The evidence indicates that the missing planet was devoured by its star, named BD+48 740, when it began expanding into a "red giant" phase, which represents an earlier stage in the star's destruction, or the stellar equivalent of advanced age. Every star in our galaxy is said to have at least one planet orbiting it.

A similar fate may await the inner planets in our solar system, when the Sun, the solar system's only star, becomes a red giant and expands all the way out to Earth's orbit some five-billion years from now, said Alexander Wolszczan, an Evan Pugh Professor of Astronomy and Astrophysics at Penn State and the discoverer of the first planet ever found outside our solar system.

The red-giant star - BD+48 740, which is older than the Sun with a radius about eleven times bigger, is found to be overabundant with lithium, which the astronomers attribute to the ingestion of a planet in the system originally in a closer orbit by the star.

The star's surviving planet is also found to have a highly unusual elliptical orbit - revolving around the star in an orbit only slightly wider than that of Mars at its narrowest point, but is much more extended at its farthest point.

According to the astronomers, the dive of the missing planet toward the star before it became a giant could have given the surviving massive planet a burst of energy, throwing it into a highly elliptical orbit, uncommon in planetary systems.

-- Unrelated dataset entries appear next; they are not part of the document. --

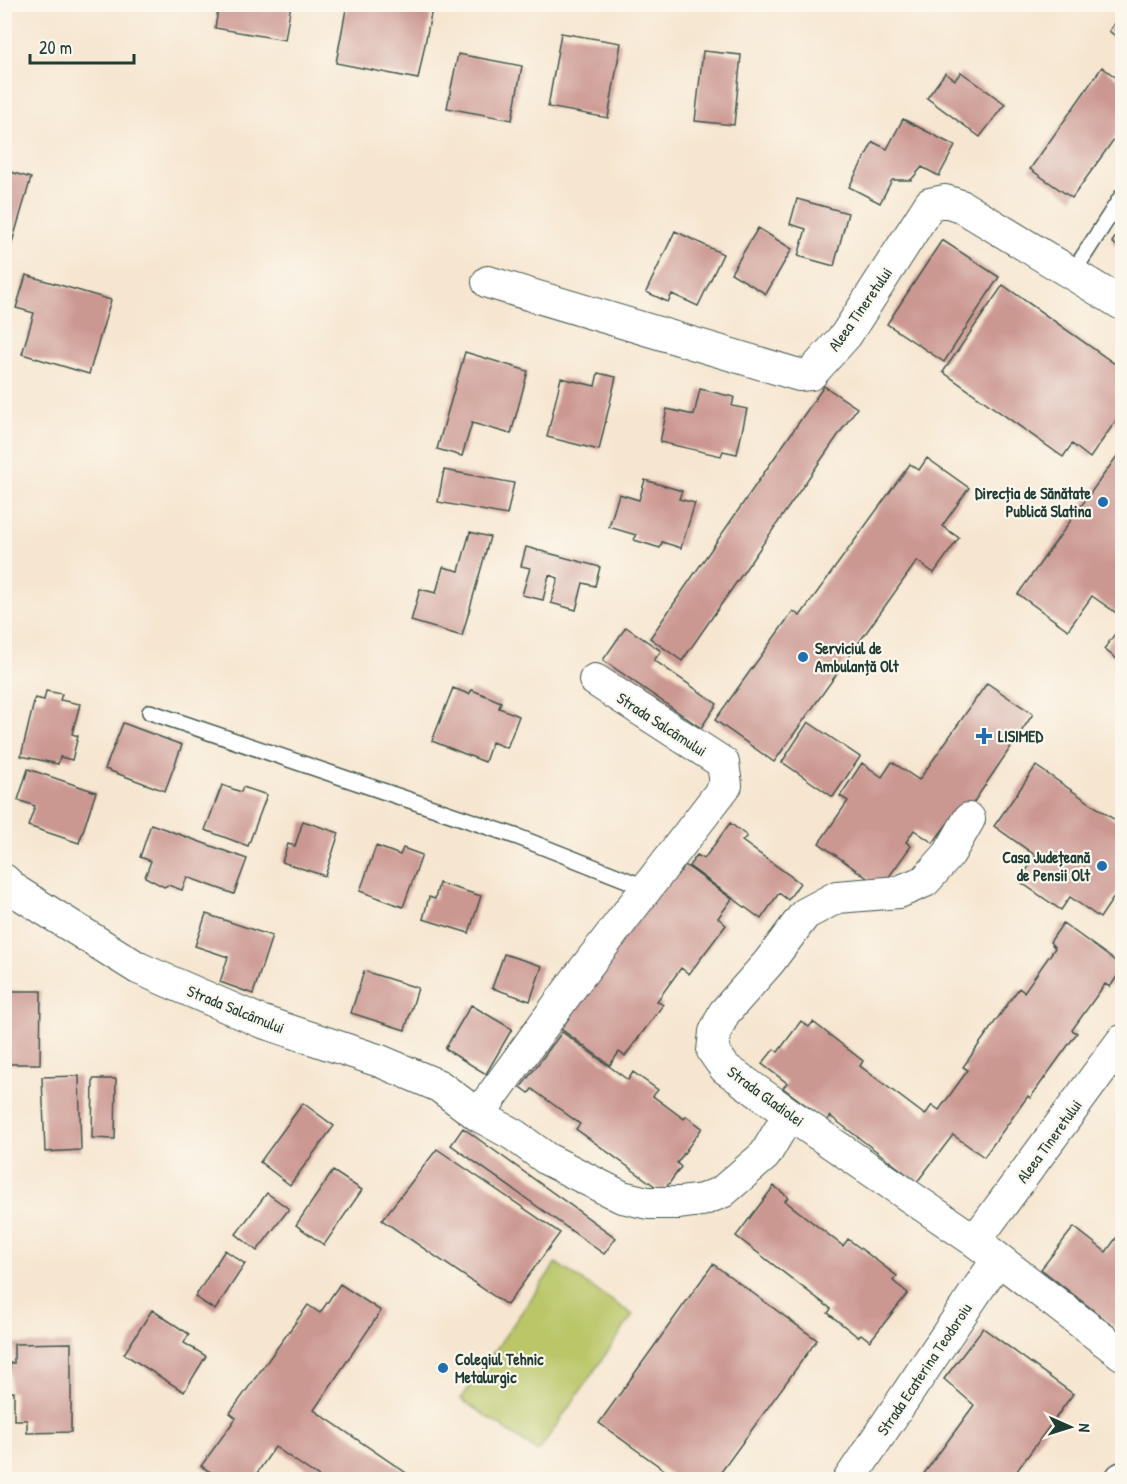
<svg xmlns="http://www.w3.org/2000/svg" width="1127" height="1484" viewBox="0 0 1127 1484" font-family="'Patrick Hand',sans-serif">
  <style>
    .green { fill: #bac668; stroke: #6c824e; stroke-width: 1.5 }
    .building { fill: #cb9791 }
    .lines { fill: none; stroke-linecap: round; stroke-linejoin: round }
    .service-casing { stroke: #3f564b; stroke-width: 18 }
    .minor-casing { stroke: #3f564b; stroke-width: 34 }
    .secondary-casing { stroke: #3f564b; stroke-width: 36 }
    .service { stroke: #fff; stroke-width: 15 }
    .minor { stroke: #fff; stroke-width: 32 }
    .secondary { stroke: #fff; stroke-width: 33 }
    .poi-dot { fill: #1f6fb2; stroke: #fbf7ec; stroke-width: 2 }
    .labels { text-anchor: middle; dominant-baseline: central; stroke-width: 4.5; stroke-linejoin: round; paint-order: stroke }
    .street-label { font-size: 16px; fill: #1f3d34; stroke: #fbf7ec }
    .poi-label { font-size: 16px; font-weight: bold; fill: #1f3d34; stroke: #fbf7ec; text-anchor: start }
  </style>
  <rect width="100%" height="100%" fill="#fbf7ec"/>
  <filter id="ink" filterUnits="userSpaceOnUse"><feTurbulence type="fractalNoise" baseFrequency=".0167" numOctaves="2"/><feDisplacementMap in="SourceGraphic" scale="12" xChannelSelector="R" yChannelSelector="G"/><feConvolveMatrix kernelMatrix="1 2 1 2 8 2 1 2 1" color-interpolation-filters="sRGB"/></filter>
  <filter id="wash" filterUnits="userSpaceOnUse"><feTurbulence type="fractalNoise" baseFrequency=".008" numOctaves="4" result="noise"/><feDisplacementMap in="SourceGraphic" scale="24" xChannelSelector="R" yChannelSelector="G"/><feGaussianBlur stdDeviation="1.35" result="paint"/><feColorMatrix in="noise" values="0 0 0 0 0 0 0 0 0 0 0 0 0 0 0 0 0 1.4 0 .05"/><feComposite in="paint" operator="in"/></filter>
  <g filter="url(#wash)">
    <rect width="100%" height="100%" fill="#f6e6d0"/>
    <!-- green -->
    <path class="green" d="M556,1263L633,1315L538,1452L461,1399Z"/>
    <g id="blocks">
      <!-- building -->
      <path class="building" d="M219,4H291L285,40L215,28Z
        M347,4H433L418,79L336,63Z
        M1122,12V41L1109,31Z
        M561,33L621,43L608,118L548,107Z
        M703,51L741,55L734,125L695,121Z
        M458,54L522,66L512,120L447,108Z
        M1102,67L1122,82V128L1072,198L1030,169Z
        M961,72L1005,104L980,137L927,98L945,73L955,80Z
        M903,119L955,146L939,176L922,167L911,180H892L880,203L849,187L873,142L887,149Z
        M4,170L31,178L11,246L4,244Z
        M797,199L848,213L834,266L798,256L806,229L790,224Z
        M1122,227V250L1112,242Z
        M758,228L792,249L766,294L731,273Z
        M675,231L723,254L698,306L672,294L668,302L646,292Z
        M942,240L999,277L944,362L887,324Z
        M26,275L111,300L89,374L22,354L34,313L16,308Z
        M1003,285L1122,369L1116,379L1122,384V412L1090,458L1072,444L1063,457L943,372Z
        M465,352L528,371L511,434L472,423L462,456L437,449Z
        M598,373L616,377L599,450L547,437L561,378L595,386Z
        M824,386L857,408L682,661L650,638Z
        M700,389L734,397L732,406L747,409L737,454L723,451L721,456L660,442L667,409L694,415Z
        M1122,449V555L1119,560L1122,563V617L1092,596L1068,630L1018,594Z
        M927,458L969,488L942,526L959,538L934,573L917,561L774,762L715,720L793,611L800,616L910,464L919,470Z
        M444,470L514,483L507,515L438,502Z
        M645,480L682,491L679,499L695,503L681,548L662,542L660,548L634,540L636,535L609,527L619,494L639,500Z
        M470,532L490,537L462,636L411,621L420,589L436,593L443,567L459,571Z
        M526,547L600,567L595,586L583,583L576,610L551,603L558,578L549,575L543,600L522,595L530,568L521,566Z
        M1122,624V663L1104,649Z
        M626,627L661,651L654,660L717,704L701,728L603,660Z
        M987,683L1033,714L955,830L947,824L933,843L914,830L906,842L911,846L881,888L819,843L848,801L840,796L862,763L882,777L892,762L919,780Z
        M453,688L469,694L472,690L501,702L499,708L519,716L507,748L492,742L485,762L432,741Z
        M46,691L62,694L60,700L80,704L72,734L78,736L72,760L60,757L58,764L21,756L35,698L44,700Z
        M808,722L860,757L833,797L782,762Z
        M123,723L182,745L165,791L105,769Z
        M1036,766L1122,825V885L1100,918L1070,897L1061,910L1019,881L1036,856L994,826Z
        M28,769L96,792L79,843L28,826L35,806L18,800Z
        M222,785L241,792L243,787L267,795L248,846L205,830Z
        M303,821L339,833L325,876L282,862L288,844L295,846Z
        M730,823L747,836L742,841L800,883L788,900L779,893L761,919L689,866L697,855L704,859Z
        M151,824L247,859L234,894L187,877L182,890L168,885L164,887L145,877L151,861L140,857Z
        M376,846L400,855L403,848L422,855L403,907L360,891Z
        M672,864L681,871L685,865L732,899L718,918L726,925L689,974L681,968L657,1001L663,1005L625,1056L619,1052L610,1065L561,1029L571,1015L566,1012Z
        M439,883L481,896L469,933L423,919L429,897L435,899Z
        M206,914L272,936L253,994L220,982L228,957L195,946Z
        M1063,923L1122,966V969L1110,987L1105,984L1072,1030L1077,1033L1030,1098L1028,1096L984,1157L953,1135L917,1182L830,1116L827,1121L783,1088L787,1083L762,1064L774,1049L778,1052L801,1021L809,1027L813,1022L863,1061L860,1066L925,1115L932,1105L939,1110L968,1070L963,1067L1019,988L1024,992L1055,948L1050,942Z
        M504,954L542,966L530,1001L492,988Z
        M364,971L418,988L405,1030L351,1013Z
        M4,991H41L40,1064H4Z
        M471,1005L512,1029L486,1074L445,1049Z
        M562,1032L628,1080L633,1072L658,1090L653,1096L684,1119L686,1116L702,1128L677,1163L681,1167L663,1192L576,1129L580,1124L532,1089L529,1093L521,1087Z
        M79,1076L81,1150L45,1152L42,1077Z
        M93,1079H116L115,1139L92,1138Z
        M303,1103L334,1126L290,1185L260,1162Z
        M463,1128L616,1238L604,1254L451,1145Z
        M437,1149L560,1233L507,1305L382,1220Z
        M333,1171L362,1190L324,1245L296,1225Z
        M774,1186L788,1197L785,1201L843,1246L848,1239L897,1276L893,1281L908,1293L870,1341L861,1334L858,1337L828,1313L831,1309L736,1236Z
        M267,1193L289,1209L257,1251L236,1234Z
        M1074,1227L1106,1252L1122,1230V1330L1121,1332L1041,1269Z
        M225,1250L245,1264L215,1310L195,1297Z
        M713,1264L817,1340L716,1479H677L599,1423Z
        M340,1284L381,1311L314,1410L415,1479H322L275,1447L253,1479H221L201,1466L236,1418L230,1413L308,1305L320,1313Z
        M152,1310L189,1334L184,1343L206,1356L184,1392L124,1354Z
        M983,1328L1073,1394L1011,1479H920L974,1405L944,1379Z
        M71,1343V1432L27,1433V1420H14V1392H10V1363H14V1344Z"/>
    </g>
  </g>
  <g filter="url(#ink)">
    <use href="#blocks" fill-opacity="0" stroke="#3f564b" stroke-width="1.5"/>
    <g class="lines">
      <defs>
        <path id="service" d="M1072,274L1122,196
          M150,712L518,837L647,888"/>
        <path id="minor" d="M488,282L799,375L811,374L846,335L930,204L945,201L961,206L1122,304
          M969,819L949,854L925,881L899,892L837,897L805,914L769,962L724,1013L715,1032L713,1051L725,1068L789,1114L975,1241L1122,1354
          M4,880L17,892L138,968L260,1021L380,1061L439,1086L478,1115L514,1135L547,1159L622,1197L648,1203H679L702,1200L722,1192L765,1155L789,1114
          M478,1115L577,979L726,785L723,763L595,680
          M975,1241L1122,1041
          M849,1480L998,1259"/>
        <path id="secondary" d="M1122,1480V1479"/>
      </defs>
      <!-- service casing -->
      <use href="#service" class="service-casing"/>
      <!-- minor casing -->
      <use href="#minor" class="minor-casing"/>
      <!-- secondary casing -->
      <use href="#secondary" class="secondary-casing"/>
      <!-- service -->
      <use href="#service" class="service"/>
      <!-- minor -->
      <use href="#minor" class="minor"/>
      <!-- secondary -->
      <use href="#secondary" class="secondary"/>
    </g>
  </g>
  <!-- markers -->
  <g class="poi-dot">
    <circle cx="1103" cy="502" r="6"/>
    <circle cx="803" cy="657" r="6"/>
    <path d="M981 727h6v6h6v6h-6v6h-6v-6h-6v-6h6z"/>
    <circle cx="1102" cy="866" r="6"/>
    <circle cx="443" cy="1368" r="6"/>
  </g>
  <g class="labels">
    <!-- street labels -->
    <g class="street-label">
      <text transform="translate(860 309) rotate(-55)">Aleea Tineretului</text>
      <text transform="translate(662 724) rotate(33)">Strada Salcâmului</text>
      <text transform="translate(236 1009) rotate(22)">Strada Salcâmului</text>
      <text transform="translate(766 1096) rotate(36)">Strada Gladiolei</text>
      <text transform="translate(1049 1141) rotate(-54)">Aleea Tineretului</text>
      <text transform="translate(924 1369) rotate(-56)">Strada Ecaterina Teodoroiu</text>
    </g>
    <!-- poi labels -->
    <g class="poi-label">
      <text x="1091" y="493" text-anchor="end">Direcția de Sănătate<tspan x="1091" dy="18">Publică Slatina</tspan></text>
      <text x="815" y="648">Serviciul de<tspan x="815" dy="18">Ambulanță Olt</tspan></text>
      <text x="998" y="736">LISIMED</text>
      <text x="1090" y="857" text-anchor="end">Casa Județeană<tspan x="1090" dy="18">de Pensii Olt</tspan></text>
      <text x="455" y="1359">Colegiul Tehnic<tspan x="455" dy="18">Metalurgic</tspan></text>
    </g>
  </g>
  <!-- margin -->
  <rect width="1127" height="1484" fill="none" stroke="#fbf7ec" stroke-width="24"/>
  <!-- north arrow -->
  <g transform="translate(1070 1427) rotate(93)" stroke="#fbf7ec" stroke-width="4.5" paint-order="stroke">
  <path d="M0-4.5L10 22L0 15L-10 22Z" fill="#1f3d34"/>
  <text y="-9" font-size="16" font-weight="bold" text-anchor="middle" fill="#1f3d34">N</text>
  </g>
  <!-- scale -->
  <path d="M30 54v9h104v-9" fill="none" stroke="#1f3d34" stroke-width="3"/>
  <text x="39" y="54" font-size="18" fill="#1f3d34" stroke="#fbf7ec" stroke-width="4.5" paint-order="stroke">20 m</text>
</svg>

Summing up the evidence for the planet's destruction by its star, Eva Villaver of the Universidad Autonoma de Madrid in Spain said, "The highly elongated orbit of the massive planet we discovered around this lithium-polluted red-giant star is exactly the kind of evidence that would point to the star's recent destruction of its now-missing planet".

The discovery is posted in an early online edition of the Astrophysical Journal Letters.